The output impedance of that source follower is less than 1K, so at least it's not surprising the capacitor is useless at 18 kHz.

[TheUnnamedNewbie]

Ok, but do you have any suggestions how to stabilize the amplifier? Or should I just leave it oscillating?

[Kleinstein]

If the amplifier is close to oscillation, one would start to see ringing with a rectangular input signal.

One could try a little bit of capacitance from the OPs output towards the gate of the JFET in feedback - this could be as little as an insulated wire close to the FET.

[TheUnnamedNewbie]

Another thing I found is that I can't get rid of the offset fully when I try to do so while the amplifier hasn't started oscillating yet. Is this LM741 simply out of spec?

[Kleinstein]

The adjustment at the OP is usually only to adjust the OP's own offset. Here most of the offset likely comes from the JFETs.
Usually it is no such a good idea to compensate additional offsets with the offset adjustment of the OP as this adds additional offset drift. It might be better to adjust the JFETs offset by having an additional resistor in parallel to one of the source resistors.

[duak]

What frequency is the oscillation?

I agree with Kleinstein - try a small capacitor of 10 - 50 pF across R1212.

I've attached a balance circuit sketch.  It isn't quite the same as the Philips circuit but I hope you get the idea that balance is adjusted by changing the ratio of the load resistors and drift is adjusted by changing the drain to source voltage.

Cheers,
 

[TheUnnamedNewbie]

What frequency is the oscillation?

18.56 KHz.
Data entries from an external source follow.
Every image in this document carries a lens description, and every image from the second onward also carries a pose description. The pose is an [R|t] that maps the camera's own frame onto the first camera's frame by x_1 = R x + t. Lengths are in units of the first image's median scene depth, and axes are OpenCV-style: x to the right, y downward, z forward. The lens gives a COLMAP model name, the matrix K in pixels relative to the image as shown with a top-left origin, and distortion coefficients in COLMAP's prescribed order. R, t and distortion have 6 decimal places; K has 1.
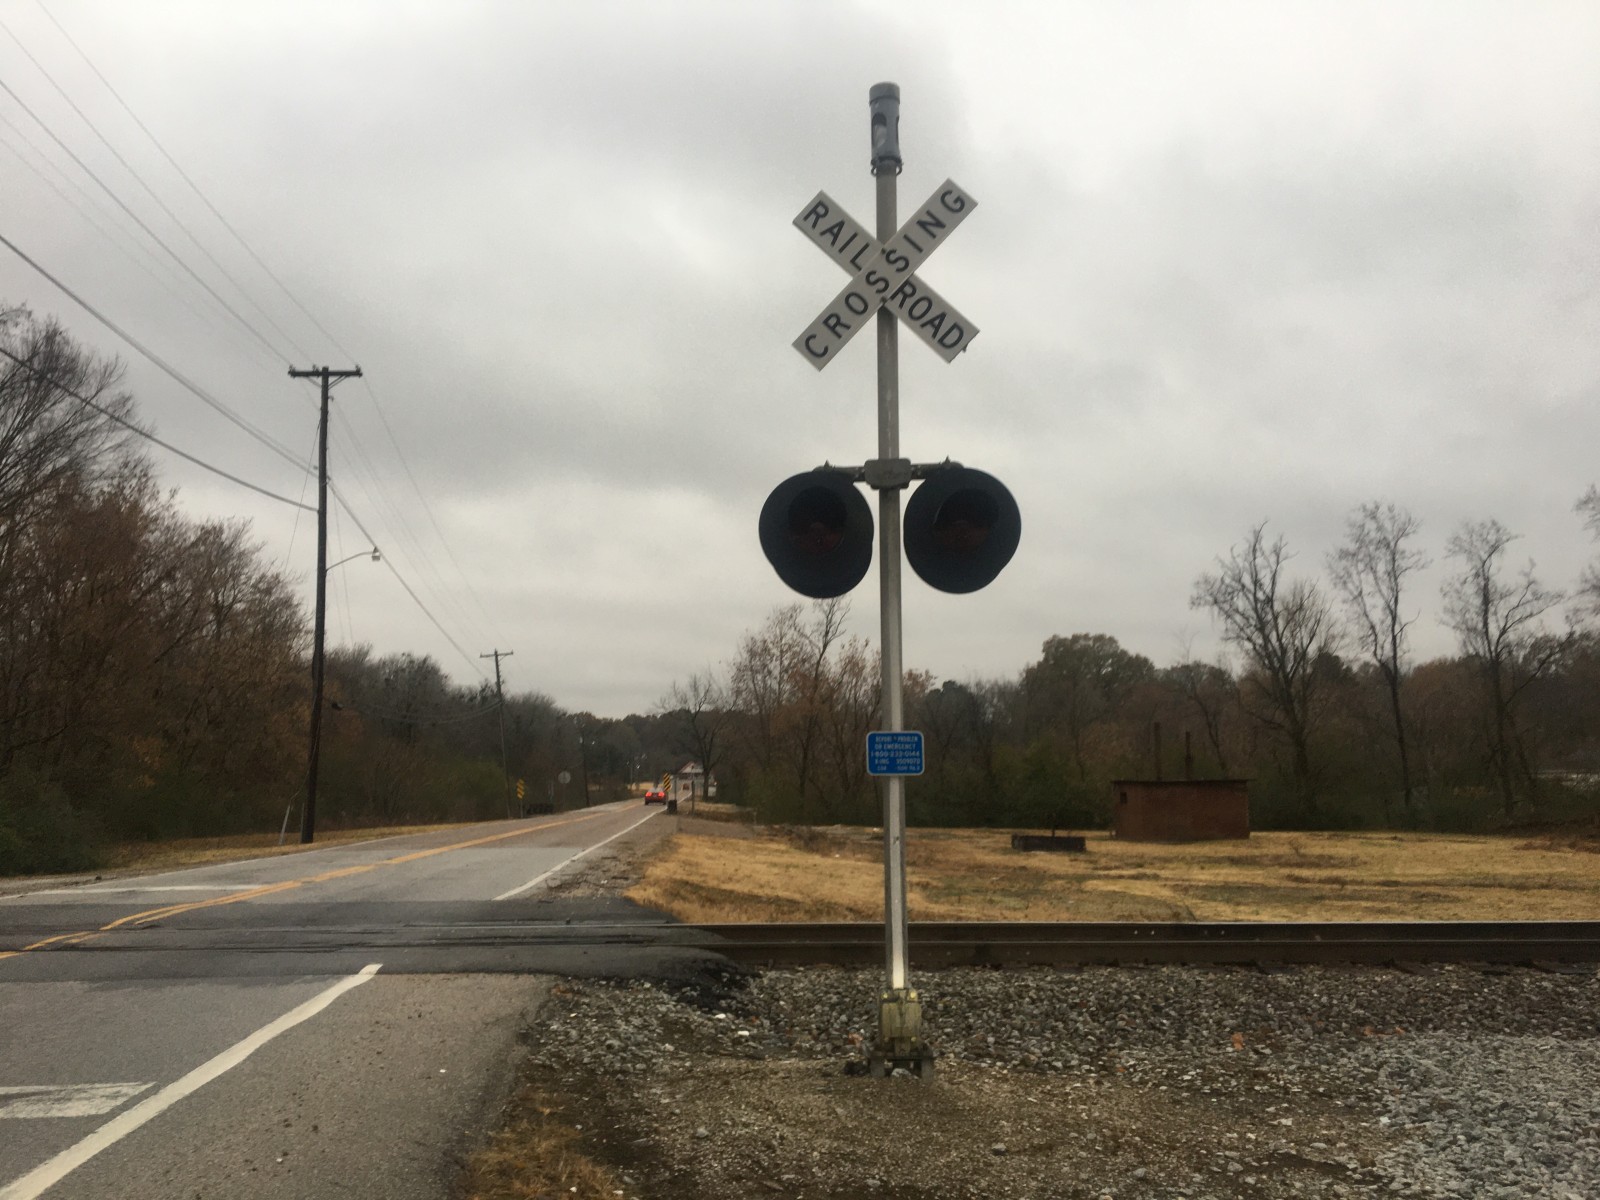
lens RADIAL K [[1324.6, 0, 804.3], [0, 1324.6, 594.3], [0, 0, 1]] dist [0.061381, -0.093642]
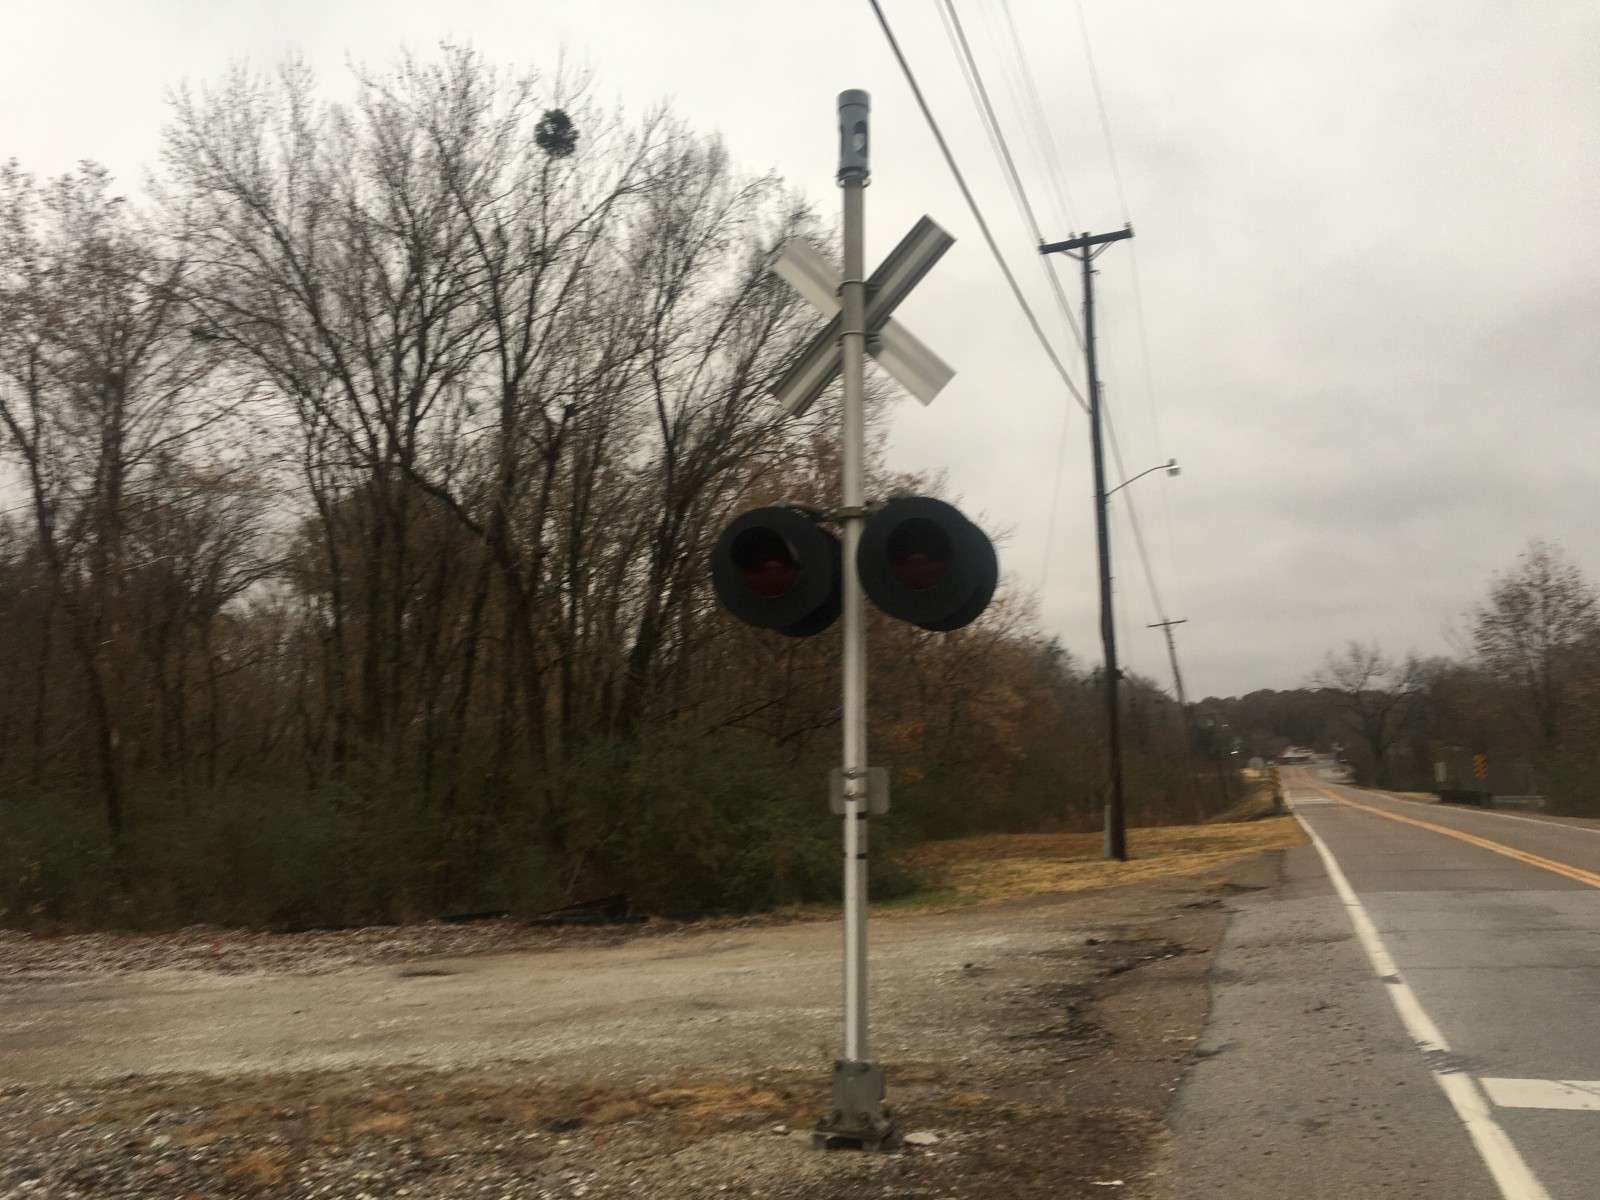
lens RADIAL K [[1324.6, 0, 760.5], [0, 1324.6, 569.7], [0, 0, 1]] dist [0.061381, -0.093642]
pose [[0.903706, -0.083497, -0.419932, -0.306979], [0.079308, 0.996472, -0.027459, 0.040499], [0.420743, -0.008489, 0.907140, 0.308639]]
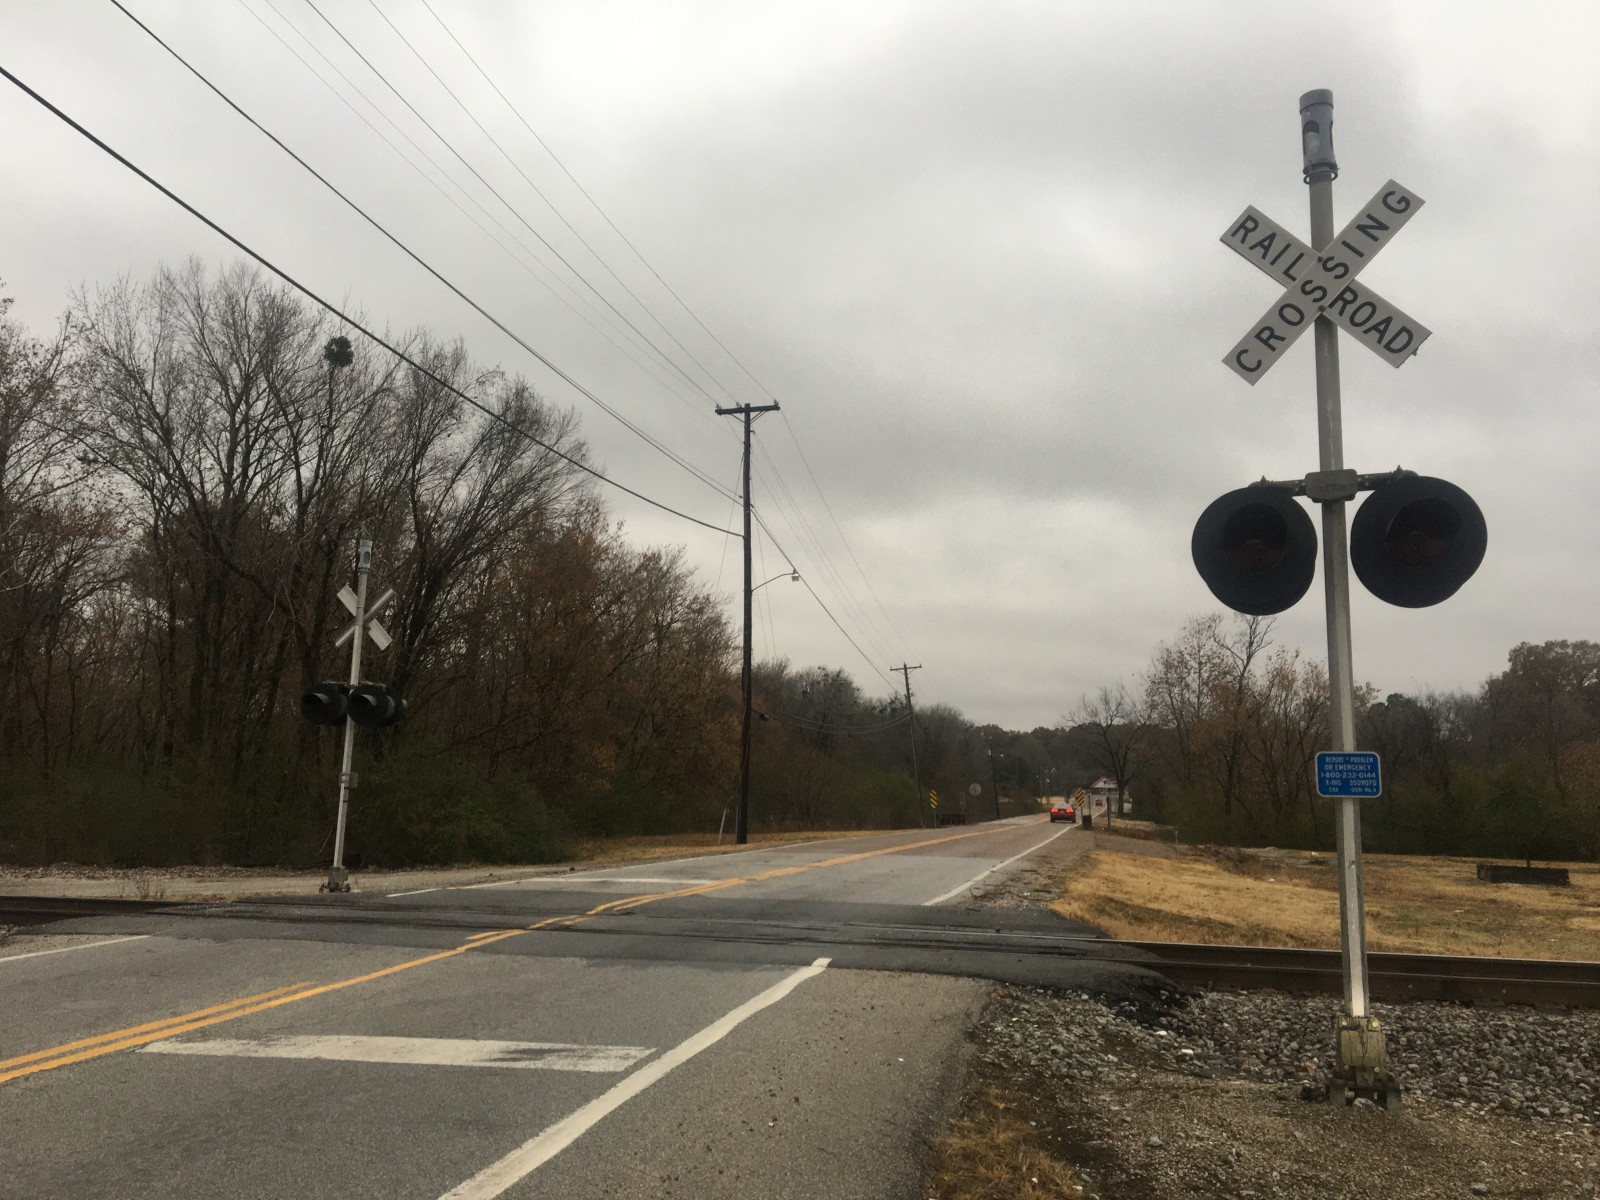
lens RADIAL K [[1324.6, 0, 773.6], [0, 1324.6, 595.2], [0, 0, 1]] dist [0.061381, -0.093642]
pose [[0.948252, -0.026073, -0.316448, -0.004175], [0.023474, 0.999652, -0.012023, -0.002188], [0.316651, 0.003973, 0.948534, -0.014627]]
I'll try adding some capacitance later then, and see if it helps. I can look at trimming the offset of the JFETs by adding some trimming.
Perhaps I'm missing something obvious, but from what I can tell the JFETs are pretty much just forming a low-noise buffer input pair for the opamp - how can I tell the difference between JFET offset and opamp offset in measurement, without taking the entire thing out-of-circuit?

[Marco]

They do nothing for noise, because there is no amplification in the source followers. They are simply there to provide a high impedance input.

[Kleinstein]

In this circuit the JFETs work as buffers (source followers). Even without amplification a buffer can add noise. Here the main noise sources are likely the 560 K resistors.

To adjust the offset of the OP and JFETs separately, one could shorten out the OPs inputs and than adjust the OPs offset (toward the point where the output will change sign. This should to a large extend adjust the OPs offset by its own.
After that the JFETs can be adjusted with something like a resistor in parallel to R1210 or R1211 (depending on the sign). This could be a rather high resistance (e.g. > 1 M) - a series resistor would be possible too.
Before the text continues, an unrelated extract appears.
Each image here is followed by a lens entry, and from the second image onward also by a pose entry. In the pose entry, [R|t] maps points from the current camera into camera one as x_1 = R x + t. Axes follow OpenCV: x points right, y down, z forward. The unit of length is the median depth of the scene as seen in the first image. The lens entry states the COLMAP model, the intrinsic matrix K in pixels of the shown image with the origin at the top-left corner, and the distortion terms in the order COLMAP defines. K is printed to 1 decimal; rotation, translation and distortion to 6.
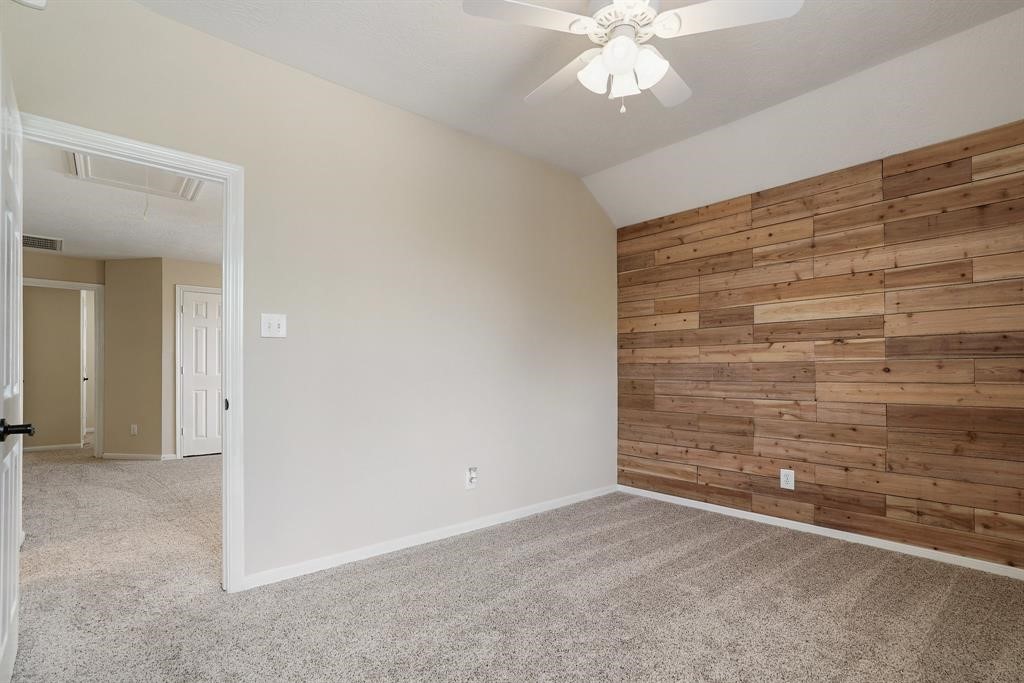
lens RADIAL K [[466.6, 0, 512.2], [0, 466.6, 364.9], [0, 0, 1]] dist [-0.047812, 0.019984]
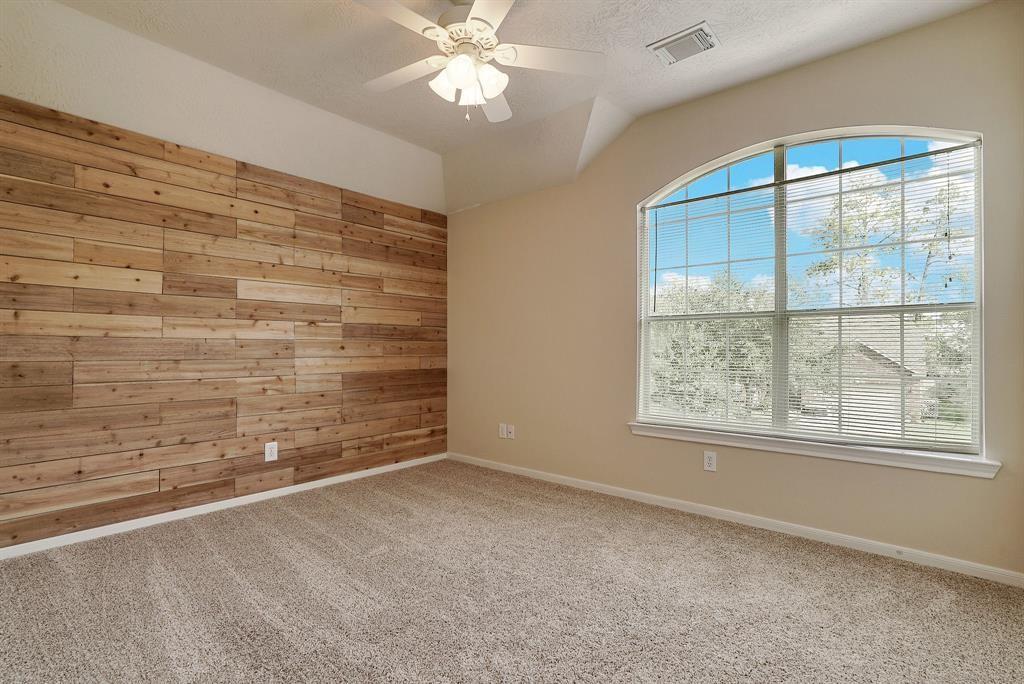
lens RADIAL K [[474.2, 0, 509.6], [0, 474.2, 344.3], [0, 0, 1]] dist [-0.049489, 0.023478]
pose [[-0.122913, 0.009867, 0.992368, -0.522444], [-0.013860, 0.999836, -0.011658, 0.009285], [-0.992321, -0.015187, -0.122756, 0.588347]]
Another option would be to set the offset pot to about center and than do a first rough adjustment at the FETs (e.g to less than 10 mV) and than do the fine adjust at the OP.

[David Hess]

I would start with a bypass capacitor across R1212.  It's high value combined with the capacitance of the JFET may be enough to cause a problem.

C1201 is largely useless because of the low JFET source resistance.  A pair of resistors could be placed between the JFET sources and operational amplifier inputs to make C1201 more useful however bypassing R1212 is easier to do.  Increasing the value of C1201 would be my last choice.  As shown I might remove it.

The 741 could be replaced with a slower operational amplifier.

Or replace the whole circuit with precision JFET/CMOS operational amplifier or maybe an LM308/LM11 or LT1008/LT1012/LT1097.

[TheUnnamedNewbie]

Or replace the whole circuit with precision JFET/CMOS operational amplifier or maybe an LM308/LM11 or LT1008/LT1012/LT1097.

I think that might be the easiest option. I will see what amplifiers I have laying around.

[David Hess]

Or replace the whole circuit with precision JFET/CMOS operational amplifier or maybe an LM308/LM11 or LT1008/LT1012/LT1097.

I think that might be the easiest option. I will see what amplifiers I have laying around.

I only suggested this for if the simple solutions do not work.  Installing a low input bias current precision amplifier would likely be easier than finding a replacement for the dual JFET.